### Work task
What you return should be the lines from the one with "government guidance changes | E Matthews |" through the one with "Commissioner Hagen moved" in the data below, reproduced exactly with both ends, and no pictures at all.

### Source information
+++

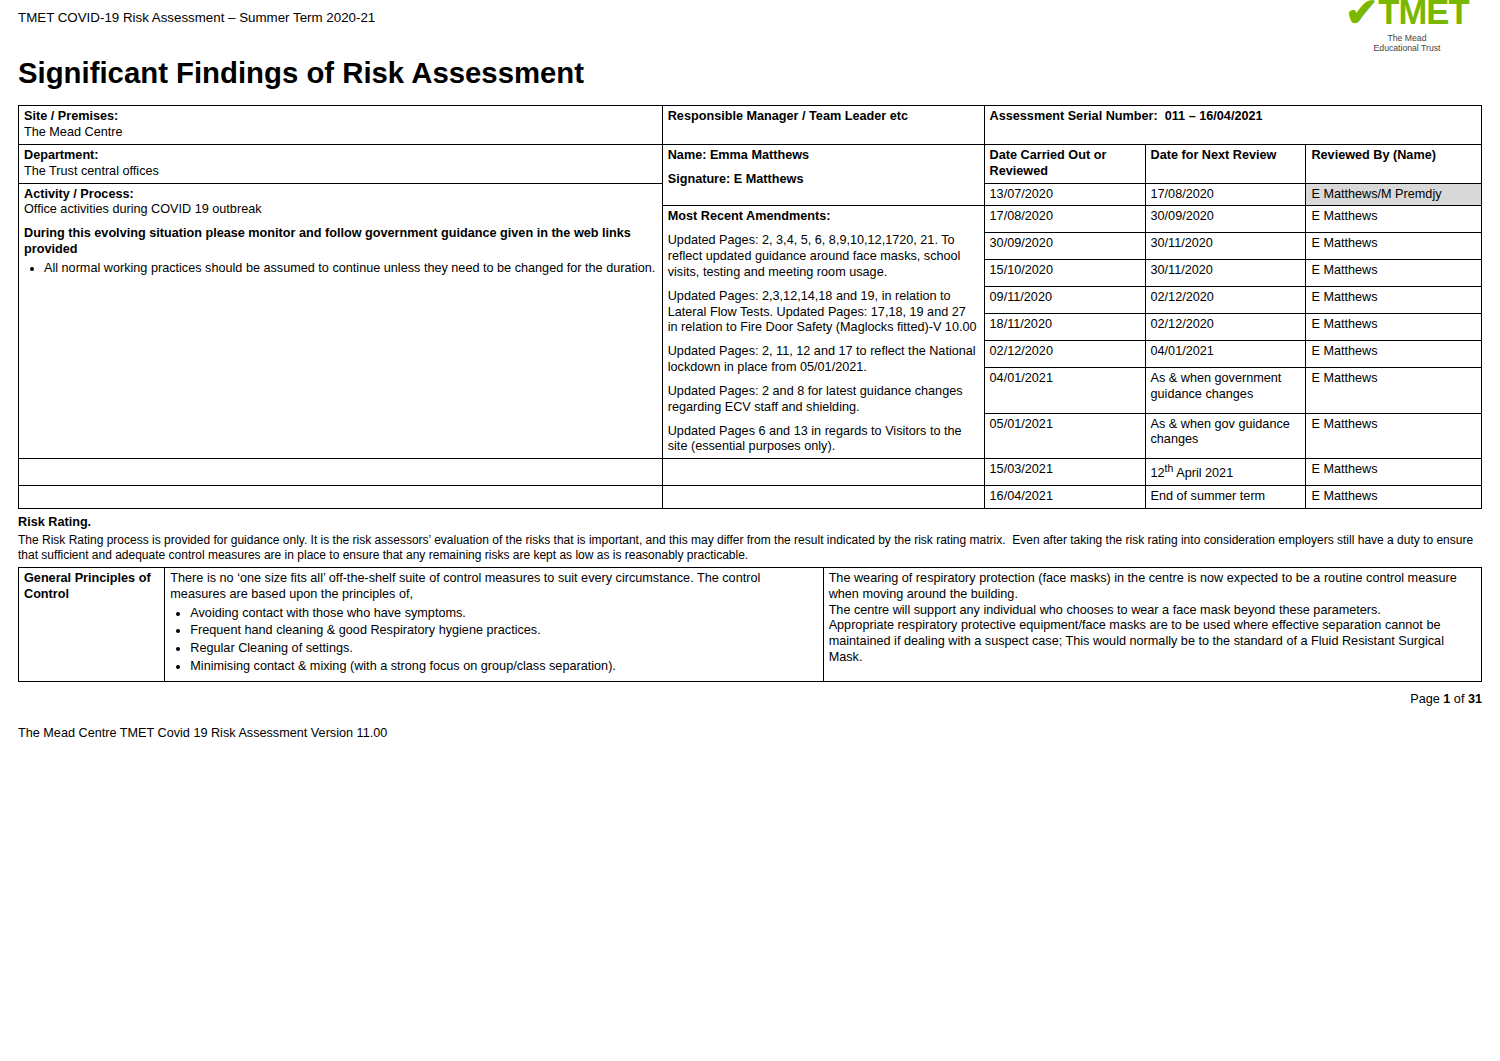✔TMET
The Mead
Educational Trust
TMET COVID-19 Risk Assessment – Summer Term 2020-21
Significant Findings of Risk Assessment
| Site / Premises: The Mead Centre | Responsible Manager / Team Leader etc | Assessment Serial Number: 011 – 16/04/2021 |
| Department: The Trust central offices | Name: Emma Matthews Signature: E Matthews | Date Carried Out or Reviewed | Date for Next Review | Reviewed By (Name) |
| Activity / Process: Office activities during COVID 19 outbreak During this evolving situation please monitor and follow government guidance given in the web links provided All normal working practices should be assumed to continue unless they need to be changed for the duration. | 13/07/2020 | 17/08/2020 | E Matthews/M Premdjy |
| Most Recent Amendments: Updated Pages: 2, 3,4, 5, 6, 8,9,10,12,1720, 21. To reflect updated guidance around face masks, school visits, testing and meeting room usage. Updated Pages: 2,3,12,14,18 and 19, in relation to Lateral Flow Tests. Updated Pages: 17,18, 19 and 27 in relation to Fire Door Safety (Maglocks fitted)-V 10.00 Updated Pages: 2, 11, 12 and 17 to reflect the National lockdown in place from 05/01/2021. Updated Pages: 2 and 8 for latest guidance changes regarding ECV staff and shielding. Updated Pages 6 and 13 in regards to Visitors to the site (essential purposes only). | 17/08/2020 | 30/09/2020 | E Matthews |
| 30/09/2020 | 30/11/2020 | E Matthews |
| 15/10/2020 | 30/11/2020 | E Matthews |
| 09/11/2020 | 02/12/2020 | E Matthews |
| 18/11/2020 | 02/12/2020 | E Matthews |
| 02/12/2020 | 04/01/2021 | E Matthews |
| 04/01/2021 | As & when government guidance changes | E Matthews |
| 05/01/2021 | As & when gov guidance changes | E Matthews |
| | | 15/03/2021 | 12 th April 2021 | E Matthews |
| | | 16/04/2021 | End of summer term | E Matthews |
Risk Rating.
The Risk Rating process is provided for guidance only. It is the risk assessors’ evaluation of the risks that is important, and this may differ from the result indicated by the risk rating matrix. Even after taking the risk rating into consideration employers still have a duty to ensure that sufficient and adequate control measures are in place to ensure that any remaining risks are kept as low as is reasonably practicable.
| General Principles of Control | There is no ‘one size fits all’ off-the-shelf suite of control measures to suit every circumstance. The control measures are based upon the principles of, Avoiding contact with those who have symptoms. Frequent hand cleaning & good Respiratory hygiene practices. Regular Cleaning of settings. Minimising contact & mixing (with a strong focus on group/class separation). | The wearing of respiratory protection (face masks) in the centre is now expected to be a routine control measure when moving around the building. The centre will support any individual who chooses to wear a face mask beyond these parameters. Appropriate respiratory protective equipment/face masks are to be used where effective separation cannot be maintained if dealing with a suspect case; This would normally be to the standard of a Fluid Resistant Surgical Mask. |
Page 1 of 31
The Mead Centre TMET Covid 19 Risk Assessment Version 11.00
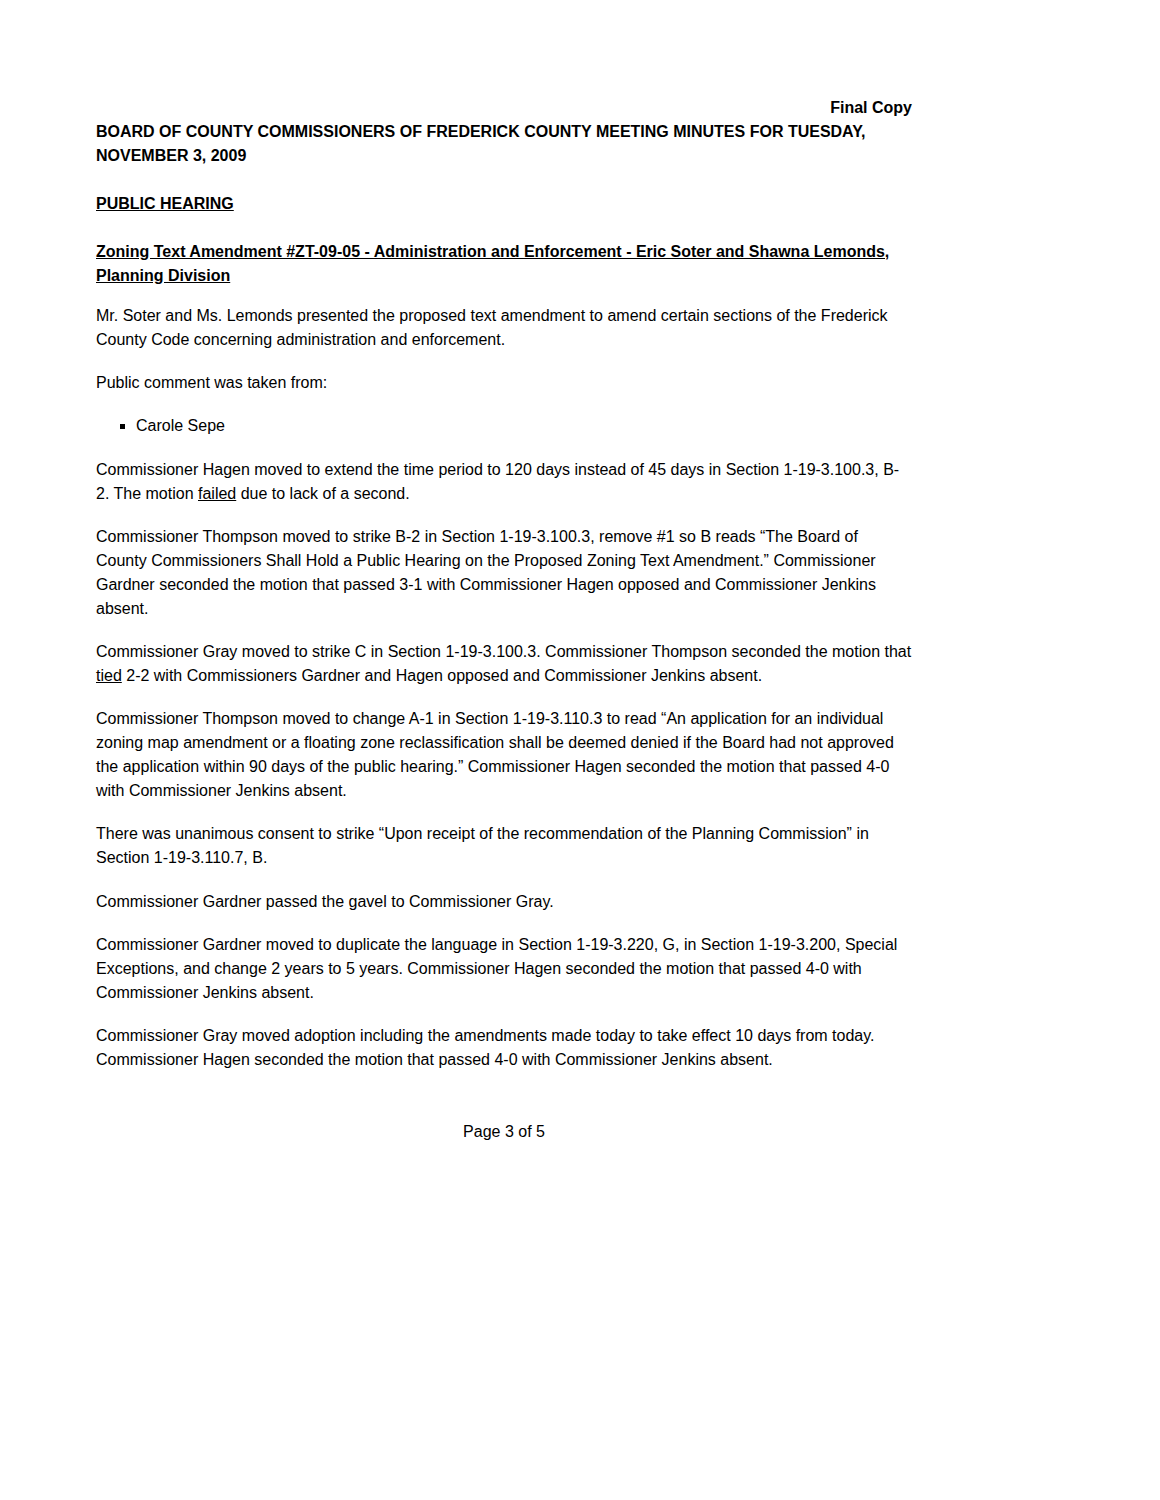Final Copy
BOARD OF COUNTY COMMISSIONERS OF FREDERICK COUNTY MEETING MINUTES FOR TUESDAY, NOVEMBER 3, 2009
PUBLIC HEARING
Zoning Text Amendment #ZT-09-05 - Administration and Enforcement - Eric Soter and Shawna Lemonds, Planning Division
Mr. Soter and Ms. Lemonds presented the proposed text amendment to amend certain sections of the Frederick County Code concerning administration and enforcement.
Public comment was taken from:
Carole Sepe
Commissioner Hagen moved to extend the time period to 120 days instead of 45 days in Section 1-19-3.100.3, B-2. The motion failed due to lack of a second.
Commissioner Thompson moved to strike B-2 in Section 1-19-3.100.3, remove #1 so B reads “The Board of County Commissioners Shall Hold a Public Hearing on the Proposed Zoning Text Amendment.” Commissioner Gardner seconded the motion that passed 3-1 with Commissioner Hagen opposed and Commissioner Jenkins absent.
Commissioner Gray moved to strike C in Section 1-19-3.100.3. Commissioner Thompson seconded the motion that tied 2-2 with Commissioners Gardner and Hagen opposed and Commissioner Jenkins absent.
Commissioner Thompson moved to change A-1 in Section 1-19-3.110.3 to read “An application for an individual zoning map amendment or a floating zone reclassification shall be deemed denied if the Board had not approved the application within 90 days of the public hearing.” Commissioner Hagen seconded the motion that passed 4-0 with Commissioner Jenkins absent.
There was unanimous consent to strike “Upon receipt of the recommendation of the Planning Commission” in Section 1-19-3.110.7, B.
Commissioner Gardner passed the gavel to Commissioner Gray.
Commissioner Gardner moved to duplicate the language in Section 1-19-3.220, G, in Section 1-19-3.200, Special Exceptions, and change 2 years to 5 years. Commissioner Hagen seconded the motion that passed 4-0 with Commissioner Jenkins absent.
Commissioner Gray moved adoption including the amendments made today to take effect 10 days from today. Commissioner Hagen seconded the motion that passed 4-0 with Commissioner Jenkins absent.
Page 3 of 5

+++

### Task answer
| 04/01/2021 | As & when government guidance changes | E Matthews |
| 05/01/2021 | As & when gov guidance changes | E Matthews |
| | | 15/03/2021 | 12 th April 2021 | E Matthews |
| | | 16/04/2021 | End of summer term | E Matthews |
Risk Rating.
The Risk Rating process is provided for guidance only. It is the risk assessors’ evaluation of the risks that is important, and this may differ from the result indicated by the risk rating matrix. Even after taking the risk rating into consideration employers still have a duty to ensure that sufficient and adequate control measures are in place to ensure that any remaining risks are kept as low as is reasonably practicable.
| General Principles of Control | There is no ‘one size fits all’ off-the-shelf suite of control measures to suit every circumstance. The control measures are based upon the principles of, Avoiding contact with those who have symptoms. Frequent hand cleaning & good Respiratory hygiene practices. Regular Cleaning of settings. Minimising contact & mixing (with a strong focus on group/class separation). | The wearing of respiratory protection (face masks) in the centre is now expected to be a routine control measure when moving around the building. The centre will support any individual who chooses to wear a face mask beyond these parameters. Appropriate respiratory protective equipment/face masks are to be used where effective separation cannot be maintained if dealing with a suspect case; This would normally be to the standard of a Fluid Resistant Surgical Mask. |
Page 1 of 31
The Mead Centre TMET Covid 19 Risk Assessment Version 11.00
Final Copy
BOARD OF COUNTY COMMISSIONERS OF FREDERICK COUNTY MEETING MINUTES FOR TUESDAY, NOVEMBER 3, 2009
PUBLIC HEARING
Zoning Text Amendment #ZT-09-05 - Administration and Enforcement - Eric Soter and Shawna Lemonds, Planning Division
Mr. Soter and Ms. Lemonds presented the proposed text amendment to amend certain sections of the Frederick County Code concerning administration and enforcement.
Public comment was taken from:
Carole Sepe
Commissioner Hagen moved to extend the time period to 120 days instead of 45 days in Section 1-19-3.100.3, B-2. The motion failed due to lack of a second.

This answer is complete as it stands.